Digitalization and the new speed of innovation are creating more complex engineering challenges that require out-of-the-box thinking. We have to make sure the future engineers are getting the right type of educations to meet these challenges.

In your opinion, what type of skills will tomorrow’s engineer need?

G.M.: Companies expect new employees to hit the floor running. They need to be productive the moment they start. This not only includes understanding multiple engineering disciplines and mathematics and physics theory, but being able to communicate effectively, integrate into a team successfully, and use a variety of tools efficiently.

How crucial is the education of the future engineers for various industries?

G.M.: Educating the next generation of engineers is crucial to success on so many levels. The next generation will need to understand multiple disciplines, not just mechanical engineering, electrical engineering, computer science, computer fluid dynamics or mechatronics as separate fields. They will have a strong base in various areas to understand how everything interacts and works together.

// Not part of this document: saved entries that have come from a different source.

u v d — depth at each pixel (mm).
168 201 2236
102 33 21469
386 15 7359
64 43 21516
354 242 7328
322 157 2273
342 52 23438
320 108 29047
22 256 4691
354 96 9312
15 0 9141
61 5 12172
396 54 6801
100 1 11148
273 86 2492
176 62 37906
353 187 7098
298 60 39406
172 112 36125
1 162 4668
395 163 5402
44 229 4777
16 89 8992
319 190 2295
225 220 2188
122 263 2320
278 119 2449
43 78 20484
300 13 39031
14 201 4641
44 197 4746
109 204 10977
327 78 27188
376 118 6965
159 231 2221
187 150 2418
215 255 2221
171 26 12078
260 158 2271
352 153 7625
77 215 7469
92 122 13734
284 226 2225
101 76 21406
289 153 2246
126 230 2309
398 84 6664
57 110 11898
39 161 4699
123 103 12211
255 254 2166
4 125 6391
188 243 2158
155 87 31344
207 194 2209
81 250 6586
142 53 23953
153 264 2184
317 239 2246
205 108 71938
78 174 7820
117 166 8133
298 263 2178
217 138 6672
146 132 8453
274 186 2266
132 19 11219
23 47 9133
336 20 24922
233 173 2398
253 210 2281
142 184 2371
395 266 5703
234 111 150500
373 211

To do this right now, students need hands-on, real-world experience. This is why industry interaction is so important. This could take a variety of forms: a real hands-on industry problem to solve as a class or hands-on hardware and laboratory experiments and projects. As a company, we support a variety of student teams involved in events like the World Solar championship Challenge. These types of academic team events give students excellent hands-on experience. Across our organization, we also offer a variety of internships from starter levels to masters and PhD exchanges that let students share experiences and branch into real industrial world issues.

Educators need to be more connected with companies and industry experts to truly understand the industry’s needs. This isn’t something you can just read in a book or on a blog. Also, I believe that academics and professors should all promote a multi-disciplinary approach and hands-on experiences as part of their programs.  Examples could include a series of courses involving multiple engineering disciplines, a senior seminar or capstone course prior to graduation, mandatory internships or team project participation.

Many recent graduates do not meet the hiring expectations for starting engineering roles. As an industry leader, what can Siemens do to help?

G.M.: Our role as Siemens is to help connect industry know-how to academia. This means sharing our own experience and our customers’ experience. Our role is also to provide digital tools and training material to facilitate the learning experience. We should be thought leaders for academia, sharing insight on challenges facing industries as a whole.

Can you give a concrete example of this skills gap?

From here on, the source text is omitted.